What you will do:
The reply should return the data in full, exactly as written.
☆ ☆ ☆ ☆
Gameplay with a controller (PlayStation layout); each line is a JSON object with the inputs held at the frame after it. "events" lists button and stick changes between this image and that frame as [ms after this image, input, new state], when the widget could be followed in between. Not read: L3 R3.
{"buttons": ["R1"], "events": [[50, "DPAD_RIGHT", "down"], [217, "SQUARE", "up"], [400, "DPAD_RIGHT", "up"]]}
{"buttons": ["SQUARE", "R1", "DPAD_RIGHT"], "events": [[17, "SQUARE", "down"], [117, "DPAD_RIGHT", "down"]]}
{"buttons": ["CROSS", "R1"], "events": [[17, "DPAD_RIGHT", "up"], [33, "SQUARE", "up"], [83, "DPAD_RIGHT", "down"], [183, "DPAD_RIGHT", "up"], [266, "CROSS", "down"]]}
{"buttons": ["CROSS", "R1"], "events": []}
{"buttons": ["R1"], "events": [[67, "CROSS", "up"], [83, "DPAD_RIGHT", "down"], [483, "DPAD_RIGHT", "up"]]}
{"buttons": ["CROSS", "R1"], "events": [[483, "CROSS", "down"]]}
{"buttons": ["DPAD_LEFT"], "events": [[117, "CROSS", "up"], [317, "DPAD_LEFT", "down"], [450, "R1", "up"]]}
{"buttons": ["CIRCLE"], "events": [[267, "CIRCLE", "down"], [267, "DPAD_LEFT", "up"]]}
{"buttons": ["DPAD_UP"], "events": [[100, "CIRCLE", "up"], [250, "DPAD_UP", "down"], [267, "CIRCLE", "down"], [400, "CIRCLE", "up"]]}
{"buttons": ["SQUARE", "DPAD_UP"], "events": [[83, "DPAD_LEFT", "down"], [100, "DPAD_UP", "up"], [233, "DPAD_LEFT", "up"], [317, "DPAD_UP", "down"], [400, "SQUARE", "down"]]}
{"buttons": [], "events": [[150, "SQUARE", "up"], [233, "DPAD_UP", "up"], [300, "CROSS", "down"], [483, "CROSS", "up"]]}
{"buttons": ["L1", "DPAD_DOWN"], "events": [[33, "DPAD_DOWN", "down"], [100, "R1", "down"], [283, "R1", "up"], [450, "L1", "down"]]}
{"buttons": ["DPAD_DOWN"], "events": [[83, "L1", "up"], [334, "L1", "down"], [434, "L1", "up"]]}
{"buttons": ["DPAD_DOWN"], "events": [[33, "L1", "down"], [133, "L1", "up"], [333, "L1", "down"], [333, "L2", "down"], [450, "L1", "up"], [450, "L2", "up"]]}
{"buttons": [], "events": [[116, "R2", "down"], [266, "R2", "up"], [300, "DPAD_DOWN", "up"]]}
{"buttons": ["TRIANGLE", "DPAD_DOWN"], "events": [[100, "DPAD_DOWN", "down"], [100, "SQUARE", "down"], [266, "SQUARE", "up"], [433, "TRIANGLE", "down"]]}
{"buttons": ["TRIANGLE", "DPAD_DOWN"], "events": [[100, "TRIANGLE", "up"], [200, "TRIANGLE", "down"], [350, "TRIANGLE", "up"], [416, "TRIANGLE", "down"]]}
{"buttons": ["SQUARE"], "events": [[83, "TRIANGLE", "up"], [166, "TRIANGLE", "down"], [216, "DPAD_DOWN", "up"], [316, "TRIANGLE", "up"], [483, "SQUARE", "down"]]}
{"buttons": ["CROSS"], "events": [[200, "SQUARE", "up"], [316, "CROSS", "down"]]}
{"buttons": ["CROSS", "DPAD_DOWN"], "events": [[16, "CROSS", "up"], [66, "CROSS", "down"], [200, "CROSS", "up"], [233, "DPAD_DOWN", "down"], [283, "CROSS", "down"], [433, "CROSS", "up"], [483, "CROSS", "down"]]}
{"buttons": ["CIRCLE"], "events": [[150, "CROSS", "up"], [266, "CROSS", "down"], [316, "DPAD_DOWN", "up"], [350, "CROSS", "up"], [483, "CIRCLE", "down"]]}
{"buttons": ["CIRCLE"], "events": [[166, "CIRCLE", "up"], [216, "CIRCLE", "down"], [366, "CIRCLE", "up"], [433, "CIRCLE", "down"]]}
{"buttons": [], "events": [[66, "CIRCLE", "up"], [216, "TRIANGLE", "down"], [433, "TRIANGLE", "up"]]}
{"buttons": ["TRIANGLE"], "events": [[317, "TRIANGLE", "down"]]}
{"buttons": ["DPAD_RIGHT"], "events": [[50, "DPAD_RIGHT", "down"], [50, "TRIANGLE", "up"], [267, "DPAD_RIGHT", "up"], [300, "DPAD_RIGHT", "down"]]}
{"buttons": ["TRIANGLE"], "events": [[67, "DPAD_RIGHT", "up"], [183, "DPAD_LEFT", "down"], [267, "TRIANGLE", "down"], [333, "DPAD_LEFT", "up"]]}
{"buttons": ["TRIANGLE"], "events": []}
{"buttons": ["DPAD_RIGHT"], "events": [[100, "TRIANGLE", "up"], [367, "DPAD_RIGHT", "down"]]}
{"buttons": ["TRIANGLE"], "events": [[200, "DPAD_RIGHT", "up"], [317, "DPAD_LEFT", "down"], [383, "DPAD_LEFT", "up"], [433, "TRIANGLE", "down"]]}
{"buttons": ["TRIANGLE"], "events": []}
☆ ☆ ☆ ☆
Written response:
Gameplay with a controller (PlayStation layout); each line is a JSON object with the inputs held at the frame after it. "events" lists button and stick changes between this image and that frame as [ms after this image, input, new state], when the widget could be followed in between. Not read: L3 R3.
{"buttons": ["R1"], "events": [[50, "DPAD_RIGHT", "down"], [217, "SQUARE", "up"], [400, "DPAD_RIGHT", "up"]]}
{"buttons": ["SQUARE", "R1", "DPAD_RIGHT"], "events": [[17, "SQUARE", "down"], [117, "DPAD_RIGHT", "down"]]}
{"buttons": ["CROSS", "R1"], "events": [[17, "DPAD_RIGHT", "up"], [33, "SQUARE", "up"], [83, "DPAD_RIGHT", "down"], [183, "DPAD_RIGHT", "up"], [266, "CROSS", "down"]]}
{"buttons": ["CROSS", "R1"], "events": []}
{"buttons": ["R1"], "events": [[67, "CROSS", "up"], [83, "DPAD_RIGHT", "down"], [483, "DPAD_RIGHT", "up"]]}
{"buttons": ["CROSS", "R1"], "events": [[483, "CROSS", "down"]]}
{"buttons": ["DPAD_LEFT"], "events": [[117, "CROSS", "up"], [317, "DPAD_LEFT", "down"], [450, "R1", "up"]]}
{"buttons": ["CIRCLE"], "events": [[267, "CIRCLE", "down"], [267, "DPAD_LEFT", "up"]]}
{"buttons": ["DPAD_UP"], "events": [[100, "CIRCLE", "up"], [250, "DPAD_UP", "down"], [267, "CIRCLE", "down"], [400, "CIRCLE", "up"]]}
{"buttons": ["SQUARE", "DPAD_UP"], "events": [[83, "DPAD_LEFT", "down"], [100, "DPAD_UP", "up"], [233, "DPAD_LEFT", "up"], [317, "DPAD_UP", "down"], [400, "SQUARE", "down"]]}
{"buttons": [], "events": [[150, "SQUARE", "up"], [233, "DPAD_UP", "up"], [300, "CROSS", "down"], [483, "CROSS", "up"]]}
{"buttons": ["L1", "DPAD_DOWN"], "events": [[33, "DPAD_DOWN", "down"], [100, "R1", "down"], [283, "R1", "up"], [450, "L1", "down"]]}
{"buttons": ["DPAD_DOWN"], "events": [[83, "L1", "up"], [334, "L1", "down"], [434, "L1", "up"]]}
{"buttons": ["DPAD_DOWN"], "events": [[33, "L1", "down"], [133, "L1", "up"], [333, "L1", "down"], [333, "L2", "down"], [450, "L1", "up"], [450, "L2", "up"]]}
{"buttons": [], "events": [[116, "R2", "down"], [266, "R2", "up"], [300, "DPAD_DOWN", "up"]]}
{"buttons": ["TRIANGLE", "DPAD_DOWN"], "events": [[100, "DPAD_DOWN", "down"], [100, "SQUARE", "down"], [266, "SQUARE", "up"], [433, "TRIANGLE", "down"]]}
{"buttons": ["TRIANGLE", "DPAD_DOWN"], "events": [[100, "TRIANGLE", "up"], [200, "TRIANGLE", "down"], [350, "TRIANGLE", "up"], [416, "TRIANGLE", "down"]]}
{"buttons": ["SQUARE"], "events": [[83, "TRIANGLE", "up"], [166, "TRIANGLE", "down"], [216, "DPAD_DOWN", "up"], [316, "TRIANGLE", "up"], [483, "SQUARE", "down"]]}
{"buttons": ["CROSS"], "events": [[200, "SQUARE", "up"], [316, "CROSS", "down"]]}
{"buttons": ["CROSS", "DPAD_DOWN"], "events": [[16, "CROSS", "up"], [66, "CROSS", "down"], [200, "CROSS", "up"], [233, "DPAD_DOWN", "down"], [283, "CROSS", "down"], [433, "CROSS", "up"], [483, "CROSS", "down"]]}
{"buttons": ["CIRCLE"], "events": [[150, "CROSS", "up"], [266, "CROSS", "down"], [316, "DPAD_DOWN", "up"], [350, "CROSS", "up"], [483, "CIRCLE", "down"]]}
{"buttons": ["CIRCLE"], "events": [[166, "CIRCLE", "up"], [216, "CIRCLE", "down"], [366, "CIRCLE", "up"], [433, "CIRCLE", "down"]]}
{"buttons": [], "events": [[66, "CIRCLE", "up"], [216, "TRIANGLE", "down"], [433, "TRIANGLE", "up"]]}
{"buttons": ["TRIANGLE"], "events": [[317, "TRIANGLE", "down"]]}
{"buttons": ["DPAD_RIGHT"], "events": [[50, "DPAD_RIGHT", "down"], [50, "TRIANGLE", "up"], [267, "DPAD_RIGHT", "up"], [300, "DPAD_RIGHT", "down"]]}
{"buttons": ["TRIANGLE"], "events": [[67, "DPAD_RIGHT", "up"], [183, "DPAD_LEFT", "down"], [267, "TRIANGLE", "down"], [333, "DPAD_LEFT", "up"]]}
{"buttons": ["TRIANGLE"], "events": []}
{"buttons": ["DPAD_RIGHT"], "events": [[100, "TRIANGLE", "up"], [367, "DPAD_RIGHT", "down"]]}
{"buttons": ["TRIANGLE"], "events": [[200, "DPAD_RIGHT", "up"], [317, "DPAD_LEFT", "down"], [383, "DPAD_LEFT", "up"], [433, "TRIANGLE", "down"]]}
{"buttons": ["TRIANGLE"], "events": []}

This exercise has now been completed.